**Excerto selecionado:**
........

Comprar casa é o desejo profundo de muitos portugueses. Mas o processo é, por vezes, complexo e moroso, sobretudo, na hora de contratar um crédito habitação. Há que andar de banco em banco e ver quais é que oferecem as melhores condições e preparar muita documentação. Ou então há a hipótese de recorrer a intermediários de crédito (IC), que ajudam os clientes e apoiam os bancos. Por outras palavras, "dignificam os clientes através da recolha de elementos que visam a elaboração de diagnóstico correto, por forma a obter dos bancos não só as melhores condições, mas também um fato à medida”, tal como explica Tiago Vilaça, presidente da Associação Nacional Intermediários Crédito Autorizados (ANICA), em entrevista ao idealista/news.
Recorrendo a um intermediário de crédito autorizado, o consumidor final conseguirá obter um crédito habitação – ou outro tipo de financiamento – com as melhores condições do mercado e ajustado às suas necessidades, garante o responsável, dando nota de que, na prática, o intermediário trata de tudo. “O cliente fala apenas com o IC sem ter o trabalho de se deslocar a várias instituições financeiras, poupando tempo”, acrescenta ainda o presidente da ANICA, uma associação criada em fevereiro de 2020 com um objetivo bem definido: “Dignificar e assegurar o futuro da atividade de IC junto da sociedade portuguesa”, aponta.

A verdade é que os intermediários de crédito estão a crescer em Portugal: já há 6.000 entidades registadas no Banco de Portugal (BdP), das quais 1.500 são intermediários de crédito vinculados. E o peso do trabalho do IC junto das entidades financeiras foi de cerca de 90%, com o crédito habitação a representar 30%, mostram os dados do último relatório do BdP sobre a atividade dos IC entre 2018 e 2020. Mas ainda há um longo “trabalho pela frente” de reconhecimento da profissão pela sociedade. E, por outro lado, a própria legislação portuguesa nesta matéria, através do Regulamento Jurídico dos Intermediários de Crédito – RJIC, também é “muito recente”, explica ainda Tiago Vilaça.

........

**Dados em bruto:**
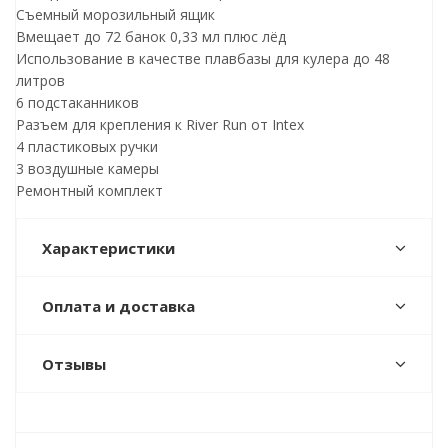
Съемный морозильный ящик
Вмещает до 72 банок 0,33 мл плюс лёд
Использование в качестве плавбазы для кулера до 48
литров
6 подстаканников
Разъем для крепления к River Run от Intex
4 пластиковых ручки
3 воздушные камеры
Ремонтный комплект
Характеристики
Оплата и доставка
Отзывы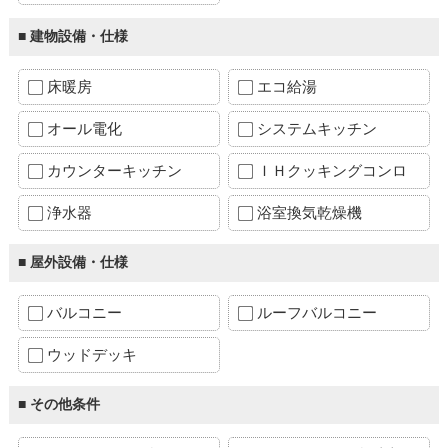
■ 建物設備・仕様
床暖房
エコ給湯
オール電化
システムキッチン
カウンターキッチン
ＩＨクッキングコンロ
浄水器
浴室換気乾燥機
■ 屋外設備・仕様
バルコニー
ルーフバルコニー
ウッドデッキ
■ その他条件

........

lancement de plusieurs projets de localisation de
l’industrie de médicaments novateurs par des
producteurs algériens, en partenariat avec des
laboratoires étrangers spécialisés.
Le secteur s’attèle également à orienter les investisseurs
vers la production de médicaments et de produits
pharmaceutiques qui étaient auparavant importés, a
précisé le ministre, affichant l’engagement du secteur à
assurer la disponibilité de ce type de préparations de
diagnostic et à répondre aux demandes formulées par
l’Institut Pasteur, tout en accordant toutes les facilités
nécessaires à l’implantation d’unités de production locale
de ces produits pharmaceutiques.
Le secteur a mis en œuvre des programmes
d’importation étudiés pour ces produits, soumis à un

........

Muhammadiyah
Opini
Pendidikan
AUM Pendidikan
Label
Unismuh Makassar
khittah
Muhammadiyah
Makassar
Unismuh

........

**Exercício 1:**
Com base no texto sobre os intermediários de crédito, responda às perguntas seguintes.
(a) Quem preside à Associação Nacional Intermediários Crédito Autorizados?
(b) Em que mês e ano foi criada a ANICA?
(c) Quantos intermediários de crédito vinculados se contam entre as entidades registadas no Banco de Portugal?
**Exercício 2:** Dê seguimento ao texto sobre os intermediários de crédito, começando logo após a última frase apresentada.

**Resolução 1:**
(a) Tiago Vilaça.
(b) Em fevereiro de 2020.
(c) 1.500.

**Resolução 2:**
Há muito a fazer pela jovem ANICA e o seu maior desafio passa mesmo por entender a “forma como o IC pode e deve realizar a sua atividade”, reconhece o líder da associação, admitindo que, por outro lado, confronta-se também com uma falha no mercado: “a falta de uma concertação global por parte de todos os agentes”, aponta. Neste cenário, a ANICA é a ponte entre autoridades e parceiros, estimulando o diálogo com os 'players' do mercado, com os bancos mutantes, com o BdP, junto da Assembleia República e ainda com associações setoriais, organizações de apoio ao consumidor e outras.
"Os bancos mutantes são parceiros, podendo contribuir e muito para desenvolver este modelo negócio”, pois “somos complementares à sua atividade”.
A atividade de intermediação de crédito está a evoluir a olhos vistos e “o potencial crescimento na banca tradicional é alto”, considera o presidente da ANICA. E há vários fatores a contribuir para este cenário: “estamos a viver uma época de despedimento coletivo de bancários com o inevitável encerramento de sucursais”, algo que “traz um vazio na relação dos bancos com o consumidor final”, diz Tiago Vilaça, frisando que, neste contexto, “não temos dúvidas que o papel do IC sai privilegiado”. E na senda deste caminho futuro os “bancos mutantes são parceiros, podendo contribuir e muito para desenvolver este modelo negócio”, já que “somos complementares à sua atividade”, refere ainda.
A intermediação de crédito é, no seu entendimento, o setor onde “tudo está por fazer”. E, por isso mesmo, aquela que é a associação que representa o setor em Portugal tem muito trabalho pela frente. Mas qual o propósito concreto da ANICA? Quais são as suas linhas de ação nos próximos anos? E o que podem ganhar os clientes finais e os bancos com os profissionais da intermediação de crédito? Tudo respondido nesta entrevista, feita por email, ao seu presidente que agora partilhamos na íntegra.

Quando é que a ANICA foi criada? E qual é o seu propósito?
A ANICA foi constituída por escritura pública em fevereiro de 2020, um mês antes do primeiro confinamento. Nasce precisamente para dignificar a independência técnica do Intermediário de Crédito (IC). A ANICA foi criada para dar voz, dignificando a profissão do IC. Todos nós sabemos o que é um médico ou um contabilista, mas sobre que é um IC julgamos ter um trabalho pela frente, principalmente pedagógico, junto da sociedade portuguesa. A verdade é que a legislação em Portugal sobre esta atividade, através do Regulamento Jurídico dos Intermediários de Crédito - RJIC, é ainda muito recente. Simultaneamente, representaremos o setor, com cerca de 6.000 entidades registadas no Banco de Portugal (BdP), de modo a promover a união junto das autoridades e parceiros, que é crucial para o desenvolvimento económico dos agentes.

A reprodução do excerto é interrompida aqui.